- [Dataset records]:
-*-

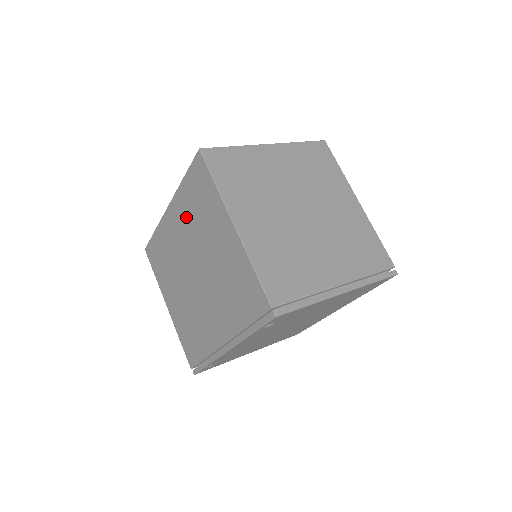
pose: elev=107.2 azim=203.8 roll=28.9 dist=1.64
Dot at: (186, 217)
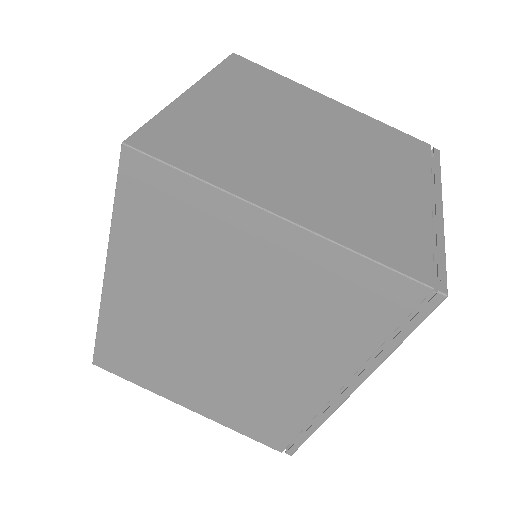
Dot at: (156, 270)
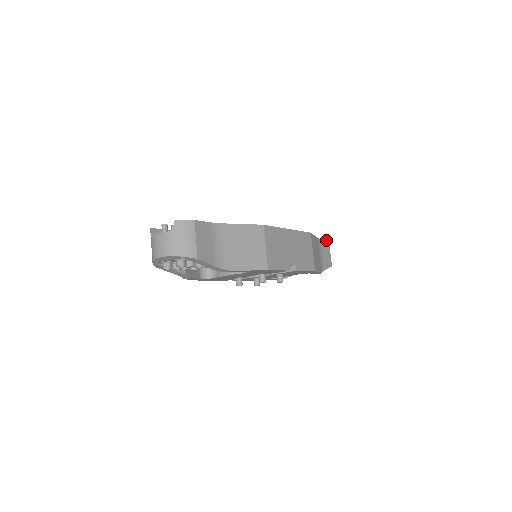
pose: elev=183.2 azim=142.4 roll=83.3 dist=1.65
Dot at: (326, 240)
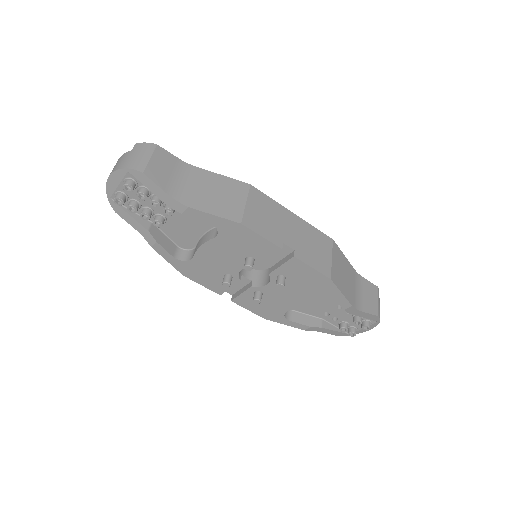
Dot at: (372, 284)
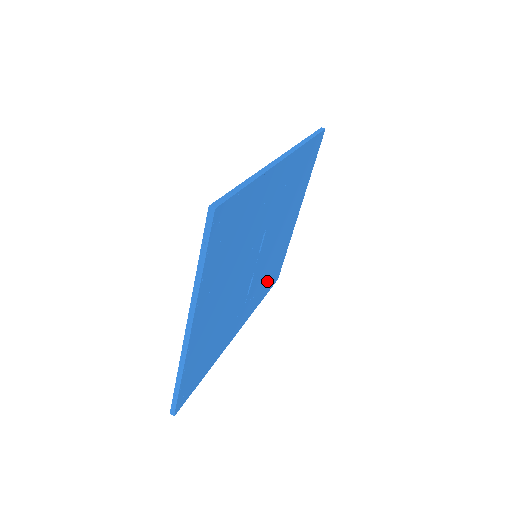
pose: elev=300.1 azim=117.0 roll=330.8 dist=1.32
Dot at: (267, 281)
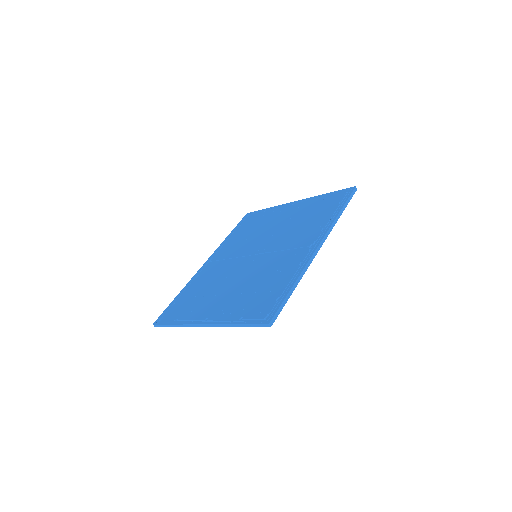
Dot at: occluded
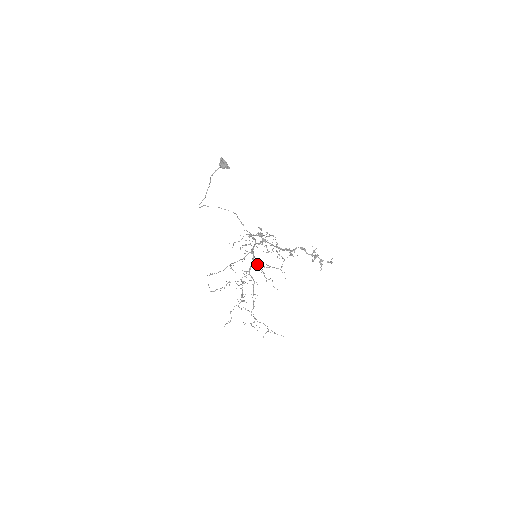
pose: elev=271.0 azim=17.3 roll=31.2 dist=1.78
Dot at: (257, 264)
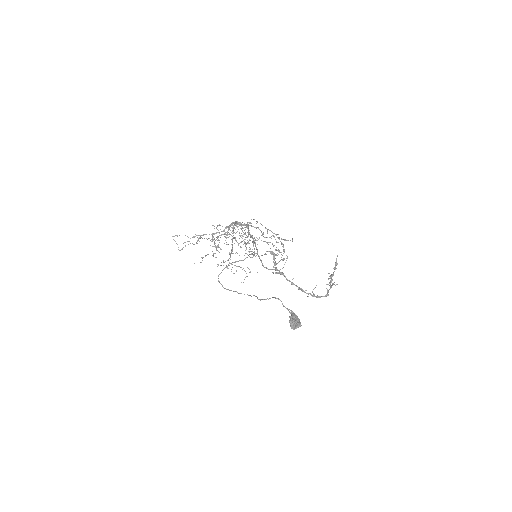
Dot at: occluded
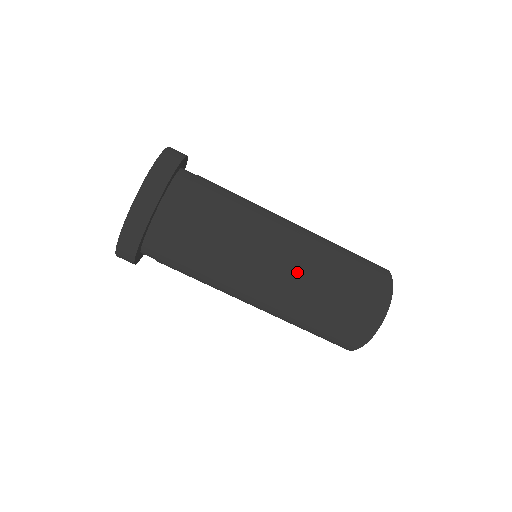
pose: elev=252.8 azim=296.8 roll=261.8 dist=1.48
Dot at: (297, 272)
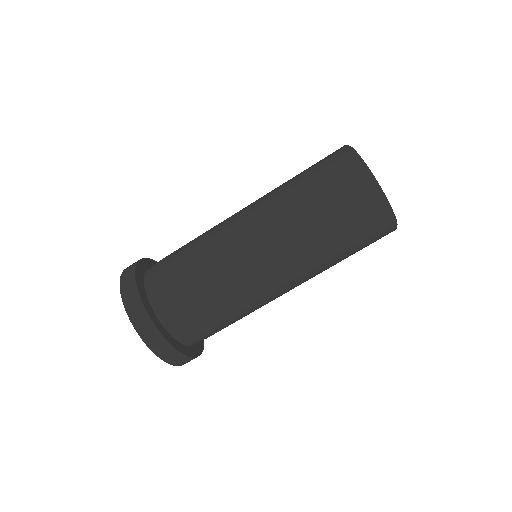
Dot at: (288, 252)
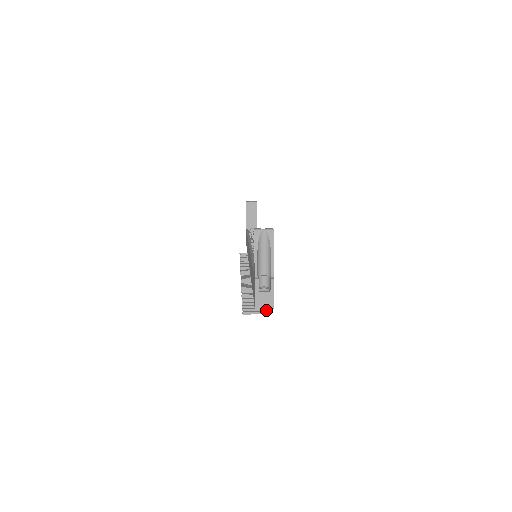
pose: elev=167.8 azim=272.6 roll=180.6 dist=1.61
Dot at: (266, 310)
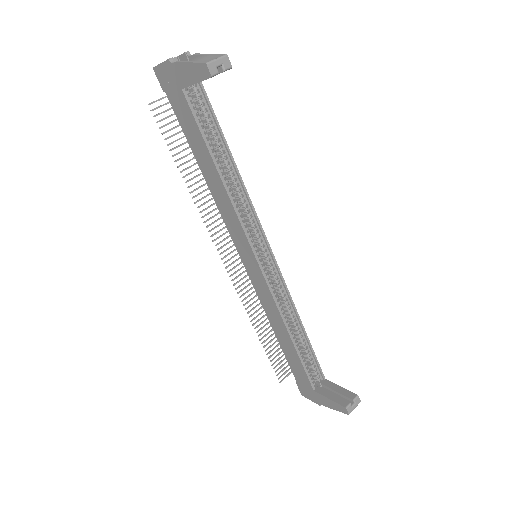
Dot at: occluded
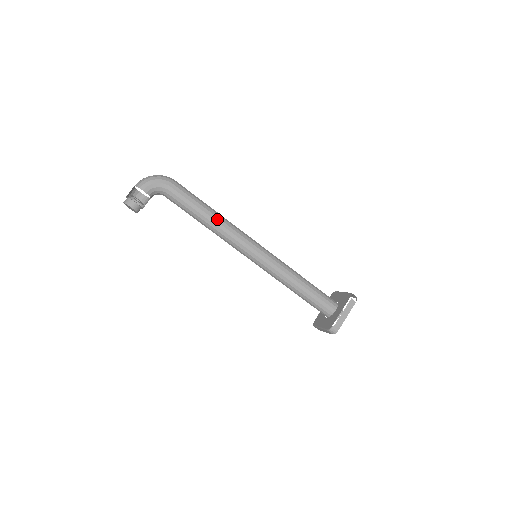
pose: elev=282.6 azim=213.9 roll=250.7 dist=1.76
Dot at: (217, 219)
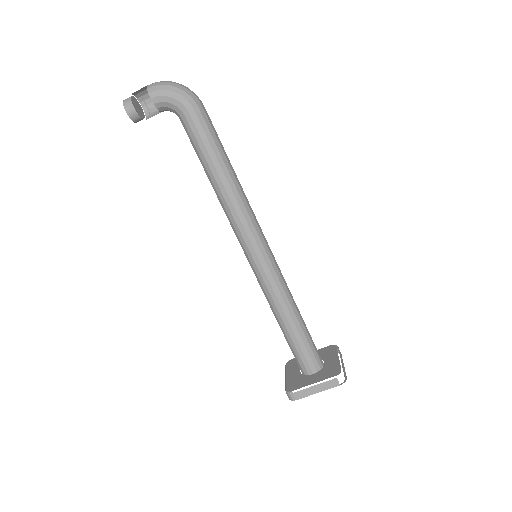
Dot at: (228, 187)
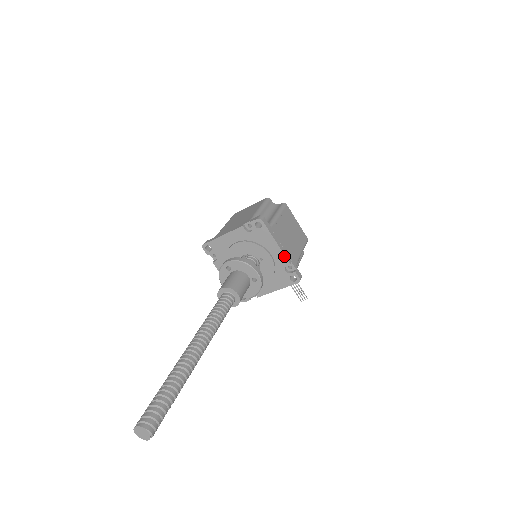
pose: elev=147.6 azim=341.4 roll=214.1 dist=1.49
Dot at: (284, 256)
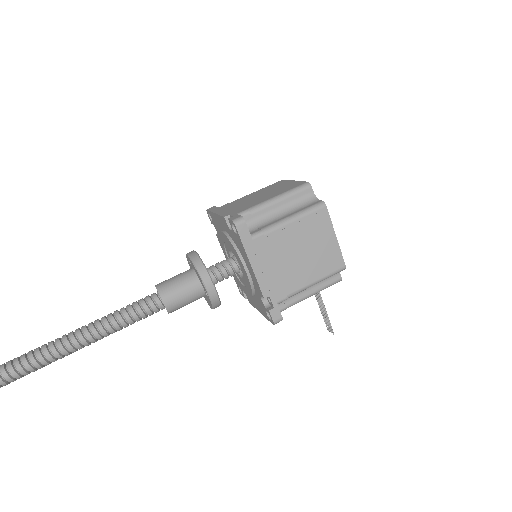
Dot at: (258, 284)
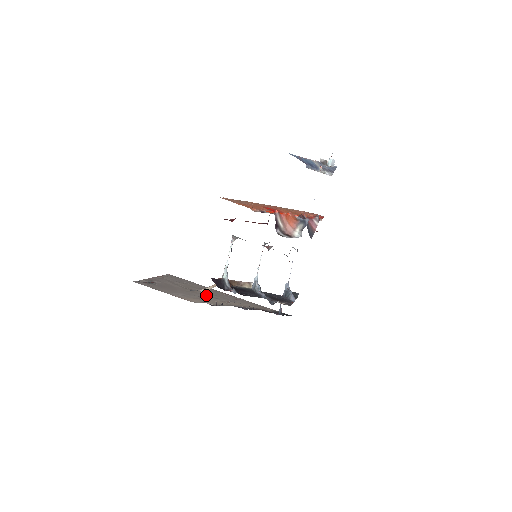
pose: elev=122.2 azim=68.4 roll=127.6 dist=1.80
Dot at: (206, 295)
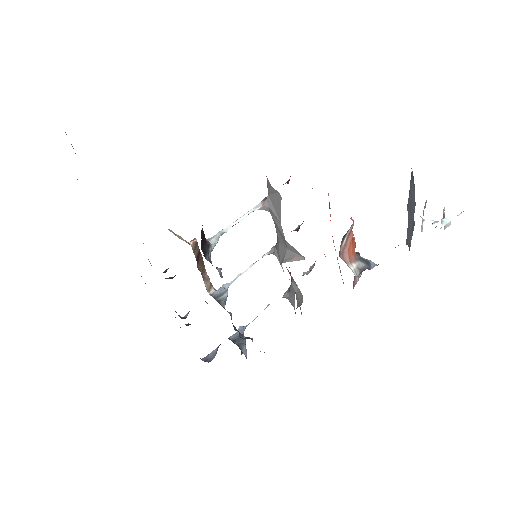
Dot at: occluded
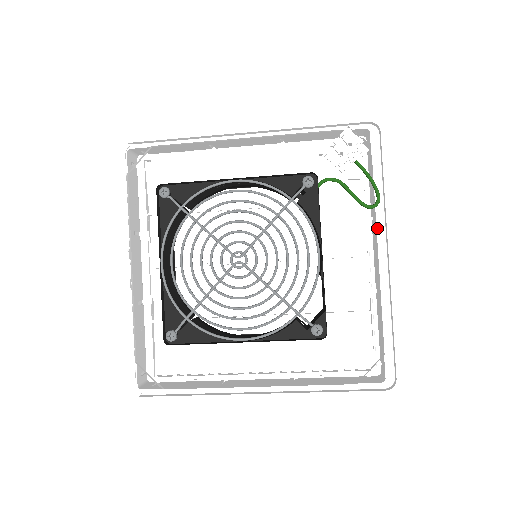
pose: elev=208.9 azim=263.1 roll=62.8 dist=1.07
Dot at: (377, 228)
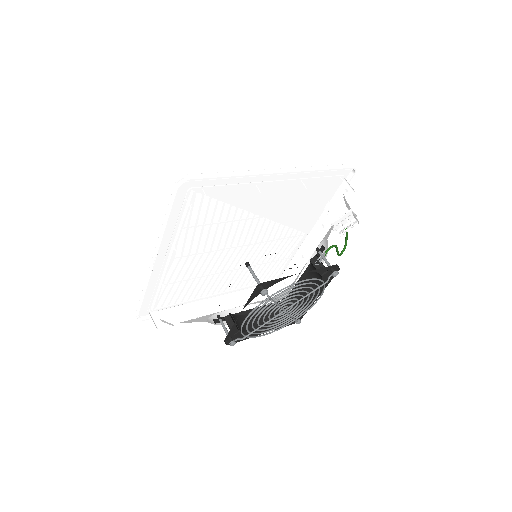
Dot at: occluded
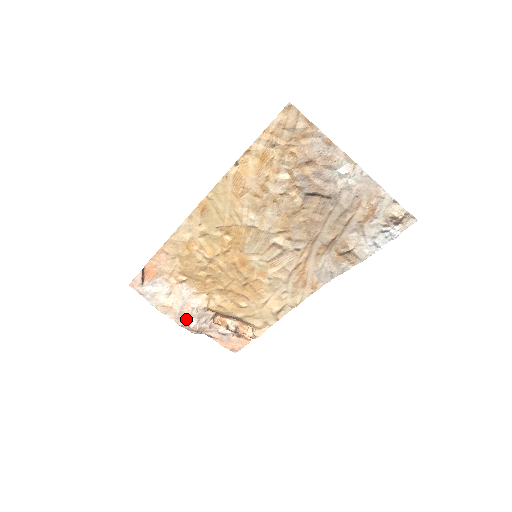
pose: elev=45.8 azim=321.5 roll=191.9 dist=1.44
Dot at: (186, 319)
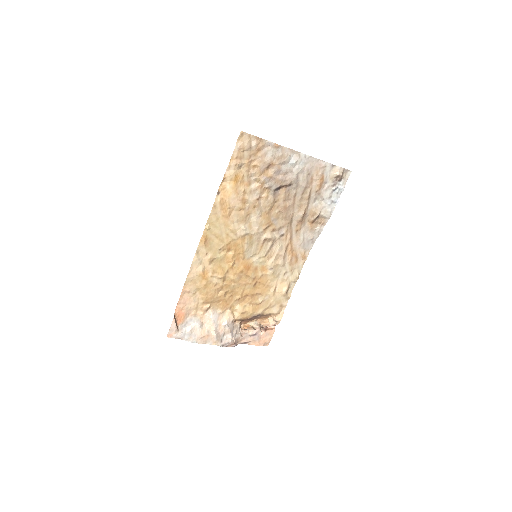
Dot at: (223, 338)
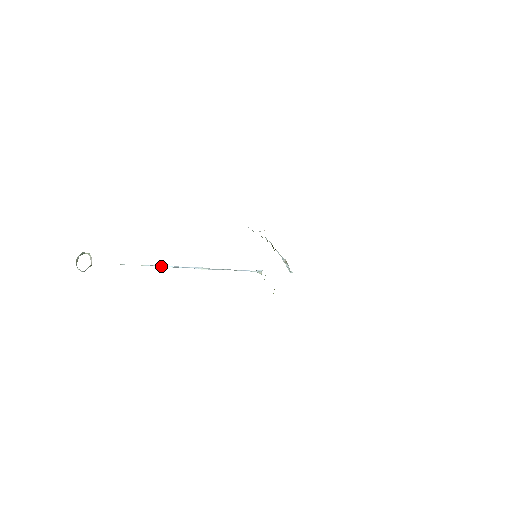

-*-

- [Problem description]:
Rewrite all of the lines above, substituting "view" for every "pose" and changing nothing else. Omit the pictures from your answer.

- [Solution for this task]:
view: elev=107.2 azim=203.8 roll=28.9 dist=1.64
Dot at: (186, 217)
Dot at: (156, 270)
view: elev=183.2 azim=142.4 roll=83.3 dist=1.65
Dot at: (326, 240)
Dot at: (372, 284)
view: elev=300.1 azim=117.0 roll=330.8 dist=1.32
Dot at: (267, 281)
Dot at: occluded
view: elev=271.0 azim=17.3 roll=31.2 dist=1.78
Dot at: (257, 264)
Dot at: occluded
view: elev=252.8 azim=296.8 roll=261.8 dist=1.48
Dot at: (297, 272)
Dot at: (288, 252)
view: elev=167.8 azim=272.6 roll=180.6 dist=1.61
Dot at: (266, 310)
Dot at: occluded
view: elev=282.6 azim=213.9 roll=250.7 dist=1.76
Dot at: (217, 219)
Dot at: (228, 187)
view: elev=147.6 azim=341.4 roll=214.1 dist=1.49
Dot at: (284, 256)
Dot at: (258, 284)
view: elev=122.2 azim=68.4 roll=127.6 dist=1.80
Dot at: (206, 295)
Dot at: occluded
view: elev=208.9 azim=263.1 roll=62.8 dist=1.07
Dot at: (377, 228)
Dot at: occluded
view: elev=45.8 azim=321.5 roll=191.9 dist=1.44
Dot at: (186, 319)
Dot at: (223, 338)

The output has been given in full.